Today, expedited by the pandemic, the widespread adoption of digital technology for products and services has made basic cyber security essential to every business that connects to the internet. Accessibility to this protection contributes to the national security of the UK. Consequently, the National Cyber Security Centre (NCSC) aims to extend its reach to offer a trusted source of cyber security advice to a wider range of organisations.

Despite a growing emphasis on cyber security, many organisations often find it hard to choose the right help to meet current guidance. The Cyber Advisor scheme aims to ensure the understanding and application of trusted cyber security advice.

How does the Cyber Advisor Scheme work?

Cyber Advisors will initially focus on helping organisations to implement the five Cyber Essentials Technical Controls. This service will be known as Cyber Advisor (Cyber Essentials). The name includes Cyber Essentials in order to differentiate them from any future assured Cyber Advisors assisting small organisations in other areas of cyber security.

The Cyber Essentials standard has been adopted because this as a good baseline standard recognised by the NCSC to defend against a range of commonly experienced cyber attacks, including ransomware attacks.

Cyber Advisors (Cyber Essentials) can help organisations assess the gap between their current cyber security stance, and that achieved by implementing the Cyber Essentials technical controls.

With the specific needs of an individual business in mind, Cyber Advisors can provide hands-on support to help the organisation take recommended actions. All our Advisors have been assessed not just on their technical knowledge, but also their ability to work specifically with small and medium sized organisations.

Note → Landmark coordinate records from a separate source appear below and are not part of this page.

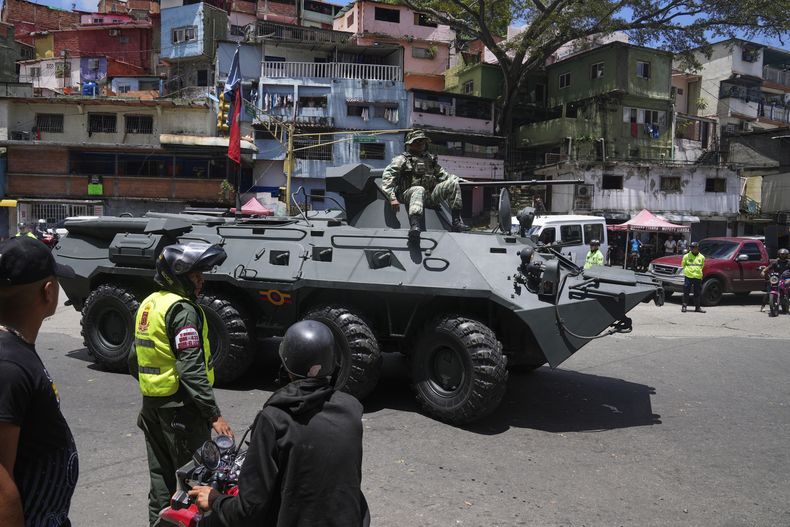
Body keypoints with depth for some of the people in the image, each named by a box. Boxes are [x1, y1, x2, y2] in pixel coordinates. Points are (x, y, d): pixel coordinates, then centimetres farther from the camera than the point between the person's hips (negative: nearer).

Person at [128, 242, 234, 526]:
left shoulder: (148, 304, 11)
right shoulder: (182, 310, -18)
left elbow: (135, 361, 18)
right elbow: (192, 370, -25)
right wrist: (214, 415, -24)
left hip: (151, 404, 9)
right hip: (180, 407, -9)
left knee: (162, 477, 19)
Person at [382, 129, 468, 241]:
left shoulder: (430, 159, 23)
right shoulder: (402, 159, 4)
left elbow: (442, 174, 28)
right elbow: (387, 176, -8)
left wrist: (458, 180, 11)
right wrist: (392, 198, -21)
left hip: (430, 197, 5)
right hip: (409, 194, -5)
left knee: (452, 183, -11)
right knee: (419, 190, -40)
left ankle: (456, 222, -16)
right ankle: (414, 227, -63)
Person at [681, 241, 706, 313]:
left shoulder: (701, 257, 7)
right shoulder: (686, 256, 1)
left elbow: (702, 266, 20)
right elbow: (683, 265, 11)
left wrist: (698, 271, 12)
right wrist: (687, 270, 5)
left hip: (698, 277, 2)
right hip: (688, 277, -2)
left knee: (698, 293, 7)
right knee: (686, 292, -3)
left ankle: (698, 307, 15)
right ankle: (684, 306, 3)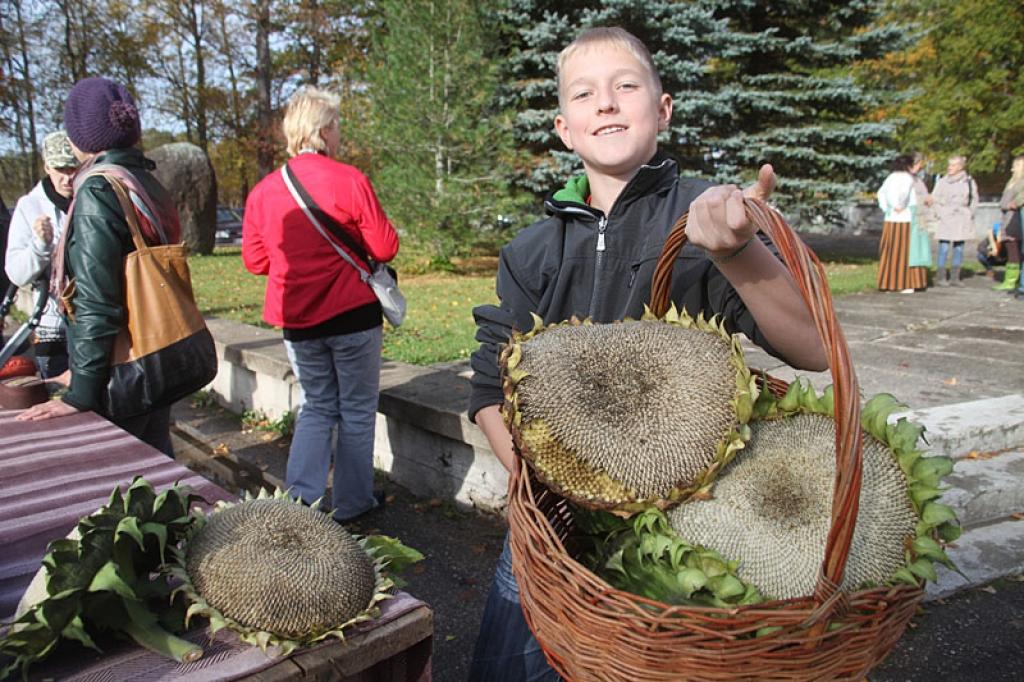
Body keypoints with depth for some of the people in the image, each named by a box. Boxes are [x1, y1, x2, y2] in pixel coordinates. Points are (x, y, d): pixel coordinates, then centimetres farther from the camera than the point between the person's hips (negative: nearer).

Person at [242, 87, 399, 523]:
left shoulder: (263, 190, 2)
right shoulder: (348, 181, -11)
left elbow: (255, 261, 8)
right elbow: (384, 249, -9)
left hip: (296, 321, 4)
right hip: (352, 314, -4)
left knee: (317, 406, 19)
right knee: (356, 410, 11)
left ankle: (299, 500, 12)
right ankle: (351, 503, 19)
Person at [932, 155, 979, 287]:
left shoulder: (969, 181, 3)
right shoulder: (942, 181, 1)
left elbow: (974, 199, 12)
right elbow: (934, 198, 6)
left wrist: (970, 213, 3)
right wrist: (940, 213, -3)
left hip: (962, 219, 2)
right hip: (946, 218, -2)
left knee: (959, 248, 4)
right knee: (944, 248, -7)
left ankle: (955, 277, 10)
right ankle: (941, 276, 0)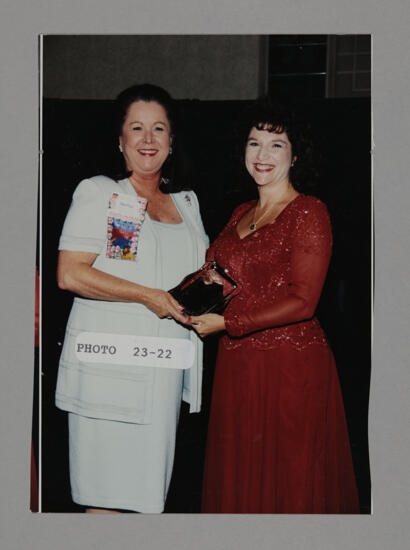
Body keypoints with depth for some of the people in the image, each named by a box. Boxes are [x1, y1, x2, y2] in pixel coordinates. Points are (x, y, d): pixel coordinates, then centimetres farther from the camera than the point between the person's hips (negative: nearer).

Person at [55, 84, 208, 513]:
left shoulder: (185, 203, 17)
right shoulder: (98, 193, -1)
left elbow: (200, 266, 29)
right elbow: (69, 274, -11)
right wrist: (147, 296, -15)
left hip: (166, 372, 6)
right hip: (109, 363, -5)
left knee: (149, 491, 8)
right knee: (107, 493, -3)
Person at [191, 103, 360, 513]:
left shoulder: (308, 212, -9)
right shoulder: (241, 214, 14)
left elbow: (302, 302, -15)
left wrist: (225, 323, -14)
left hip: (291, 363, -7)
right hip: (237, 365, 7)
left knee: (286, 483, 3)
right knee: (238, 481, 13)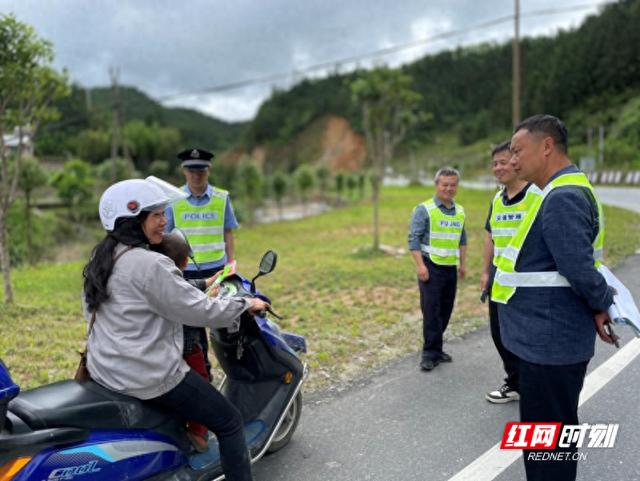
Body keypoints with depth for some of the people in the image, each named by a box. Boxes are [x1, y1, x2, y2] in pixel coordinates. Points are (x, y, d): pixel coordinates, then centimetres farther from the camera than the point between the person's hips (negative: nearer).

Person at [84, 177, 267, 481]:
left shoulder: (101, 260, 7)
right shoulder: (151, 265, -21)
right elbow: (197, 310, -19)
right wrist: (246, 305, -6)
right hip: (148, 376, -10)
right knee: (229, 422, 1)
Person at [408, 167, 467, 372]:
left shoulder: (460, 211, 11)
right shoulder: (424, 209, -7)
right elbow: (413, 238, -11)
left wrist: (462, 263, 16)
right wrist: (420, 265, -17)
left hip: (451, 268, 6)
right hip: (431, 267, -6)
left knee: (445, 310, 10)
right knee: (431, 311, -5)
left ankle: (434, 348, 22)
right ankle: (431, 353, 4)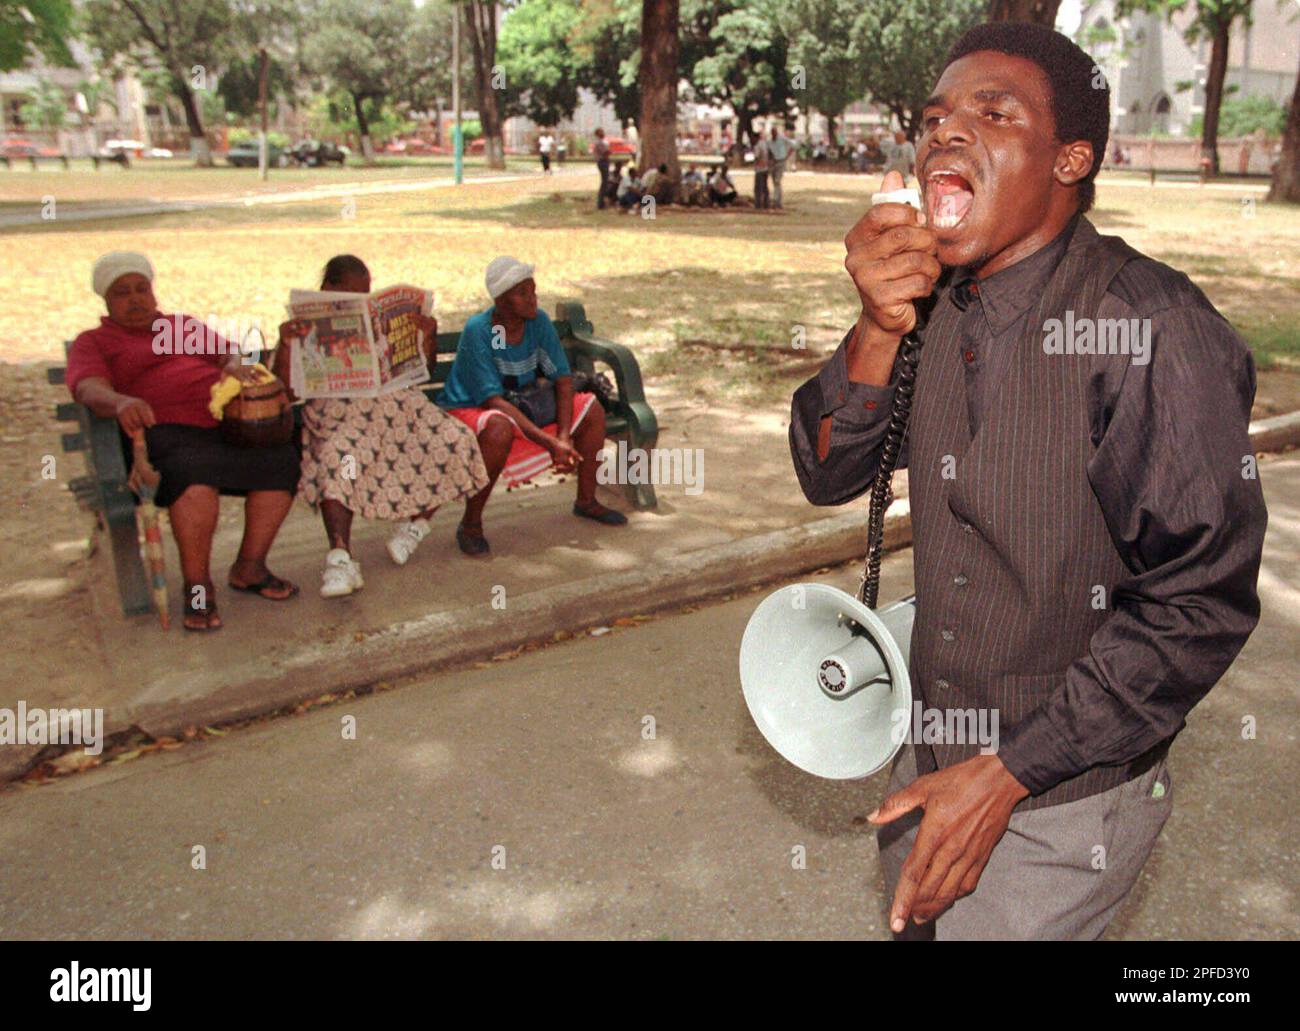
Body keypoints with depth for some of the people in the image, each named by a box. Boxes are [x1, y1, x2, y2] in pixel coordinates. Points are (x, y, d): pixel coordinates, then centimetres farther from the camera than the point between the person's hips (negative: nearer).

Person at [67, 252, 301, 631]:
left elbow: (230, 353, 19)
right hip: (167, 432, -4)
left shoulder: (187, 325, 31)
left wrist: (236, 367, -8)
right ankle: (197, 586, -25)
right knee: (195, 474, -39)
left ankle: (249, 567, -11)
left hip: (228, 425, 5)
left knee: (282, 459, -24)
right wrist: (121, 402, -30)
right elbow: (90, 389, -5)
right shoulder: (92, 343, 15)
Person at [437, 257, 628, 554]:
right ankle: (471, 524, -23)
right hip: (469, 410, -6)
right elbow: (493, 401, -31)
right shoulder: (477, 331, -27)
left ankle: (586, 501, 11)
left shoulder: (538, 321, -10)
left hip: (523, 406, 6)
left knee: (591, 409, -6)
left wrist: (564, 436, -22)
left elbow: (563, 378, -7)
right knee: (500, 430, -41)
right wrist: (551, 443, -36)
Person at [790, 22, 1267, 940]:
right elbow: (829, 477, -4)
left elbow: (1200, 603, -22)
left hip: (1061, 800, -6)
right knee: (916, 918, 27)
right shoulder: (935, 304, -4)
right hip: (932, 756, 6)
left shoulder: (1151, 328, -24)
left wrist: (1006, 776, -20)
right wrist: (878, 331, -23)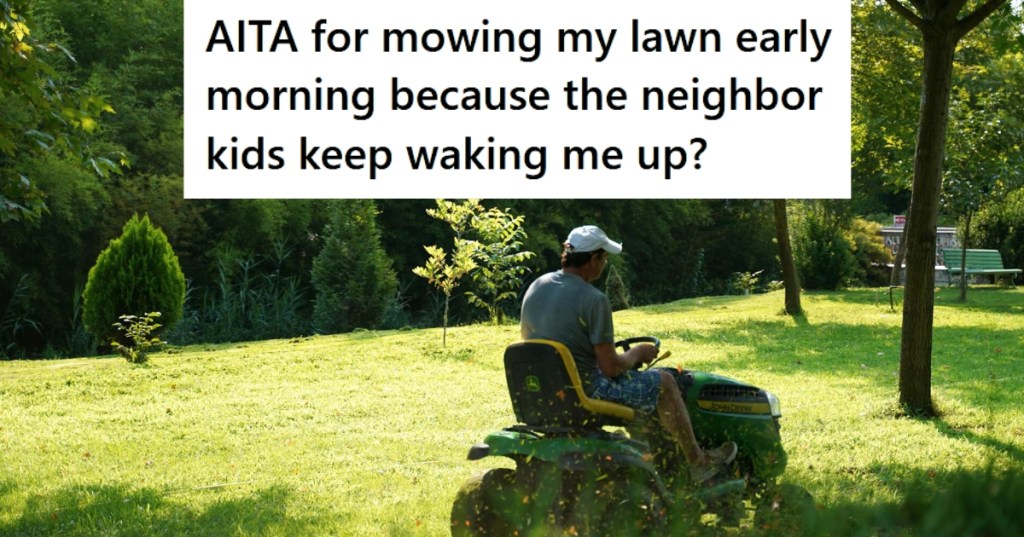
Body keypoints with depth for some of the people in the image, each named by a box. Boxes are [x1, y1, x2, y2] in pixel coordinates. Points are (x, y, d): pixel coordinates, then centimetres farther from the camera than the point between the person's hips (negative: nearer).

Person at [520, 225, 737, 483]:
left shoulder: (535, 287, 0)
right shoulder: (593, 299, -22)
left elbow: (528, 336, 15)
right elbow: (611, 367, -20)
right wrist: (637, 353, 2)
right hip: (586, 390, -8)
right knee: (663, 381, 8)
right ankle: (698, 462, 21)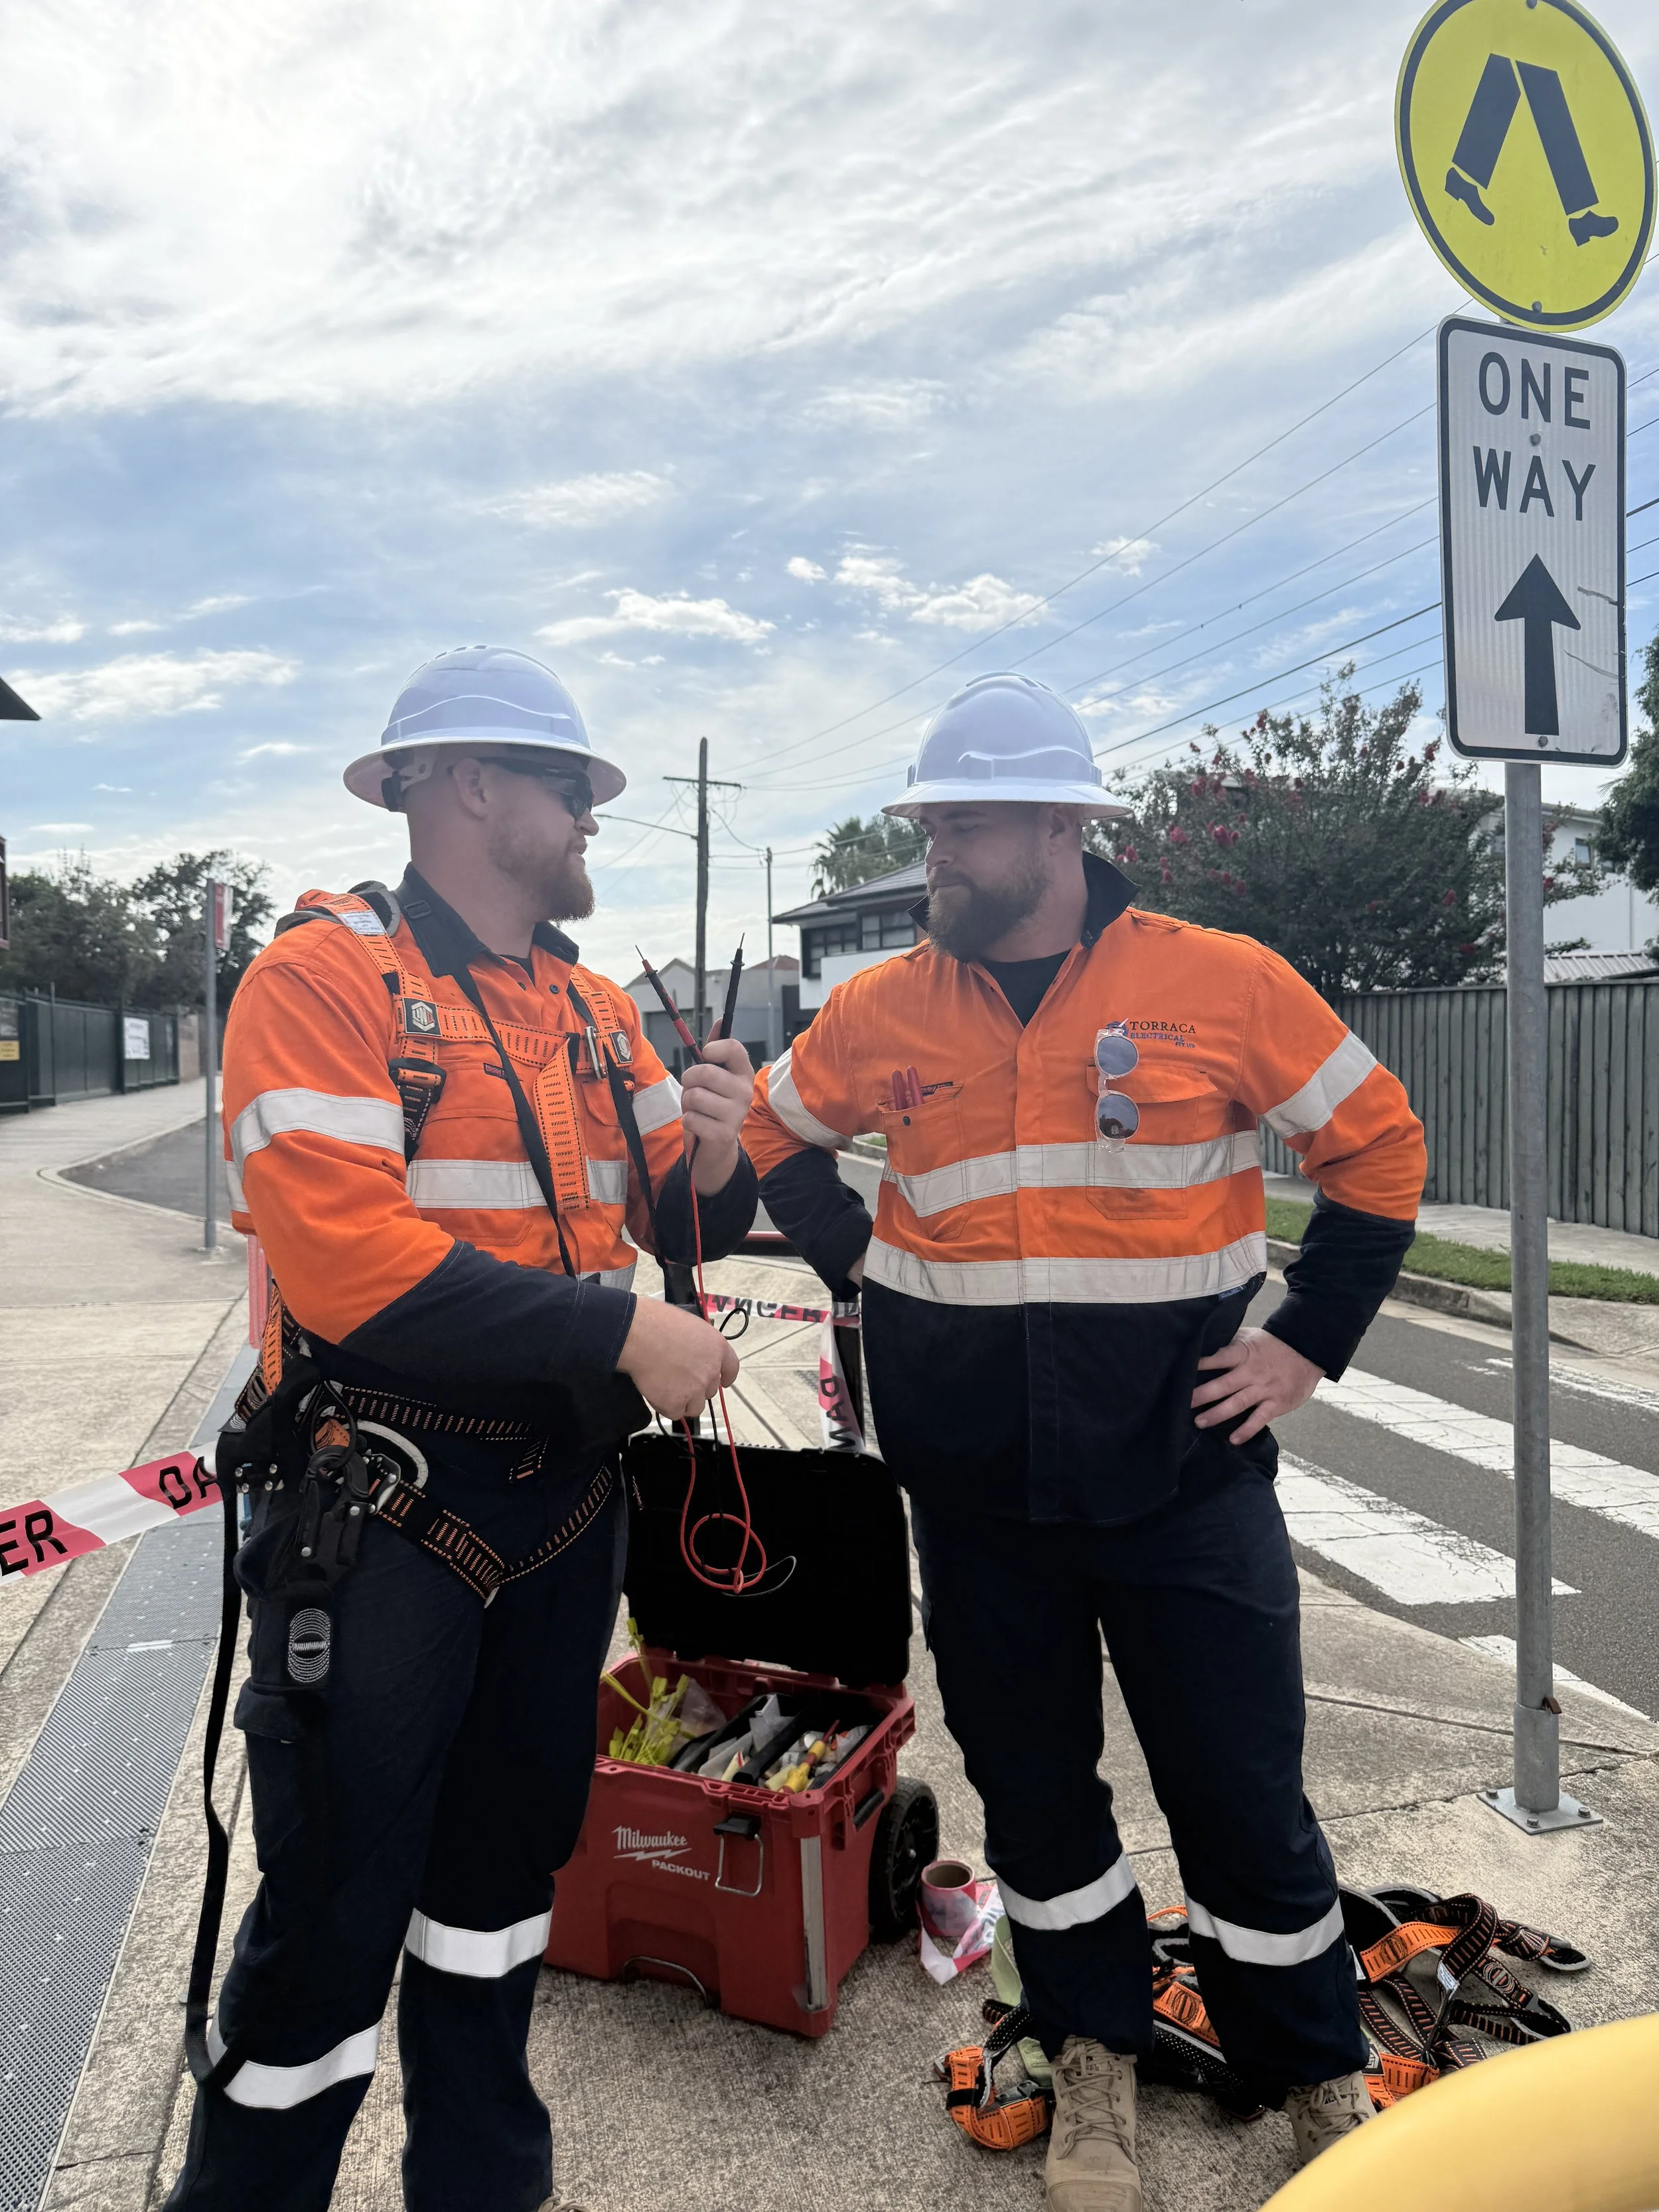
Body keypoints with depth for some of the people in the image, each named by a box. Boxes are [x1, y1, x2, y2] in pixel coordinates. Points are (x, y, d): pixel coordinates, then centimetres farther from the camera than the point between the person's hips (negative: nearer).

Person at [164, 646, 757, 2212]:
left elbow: (679, 1227, 9)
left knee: (505, 1864, 22)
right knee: (336, 1914, 5)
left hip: (565, 1500, 7)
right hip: (378, 1508, -7)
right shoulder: (324, 975, -13)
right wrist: (619, 1334, -22)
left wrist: (712, 1156, -14)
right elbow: (347, 1260, -24)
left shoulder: (596, 1010, 8)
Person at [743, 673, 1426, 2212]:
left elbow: (1378, 1146, 2)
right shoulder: (885, 1008, 0)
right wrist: (861, 1262, 4)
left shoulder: (1221, 983, -7)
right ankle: (1092, 2061, 41)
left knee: (1243, 1795, 10)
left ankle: (1318, 2082, 37)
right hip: (974, 1489, 3)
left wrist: (1309, 1339, -3)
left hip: (1183, 1467, -2)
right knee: (1031, 1784, 17)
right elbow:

An organisation will be helped to meet the Cyber Essentials technical controls, however, they do not necessarily need to be aiming for Cyber Essentials certification. The advice offered by Cyber Advisors will help prepare an organisation should they wish to certify, in which case, they will need to apply through a Cyber Essentials Certification Body.

Cyber Advisors can help organisations by:

• Conducting Cyber Essentials gap analysis to assess the organisations internet-facing IT, identifying where it fails to meet the Cyber Essentials controls
• Developing reports on the status of the organisation’s Cyber Essentials controls i.e. detailing the requirements that are met and those that are not; describing why controls are not met and the risks the organisation is exposed to; recommended actions to take
• Working with the business to agree remediation activities
• Planning remediation activities that align to the risk and business priorities
• Implementing remediation activities – or guide technical teams to do so – sympathetically to operational activities
• Developing and presenting post-engagement reports summarising the engagement and detailing any remediation work completed, pointing out any residual risk with recommendations for reducing those risks

What is the difference between a Cyber Essentials certification body and a Cyber Advisor Assured Service Provider?

A Cyber Essentials Certification Body can assess if an organisation meets the criteria required for Cyber Essentials certification and issue that certification – something a Cyber Advisor cannot do unless their organisation is also a Cyber Essentials Certification Body.

A Cyber Advisor can offer both the advice on and help in implementing the Cyber Essentials technical controls – something that a Cyber Essentials Certification Body cannot do unless it is also a Cyber Advisor Assured Service Provider.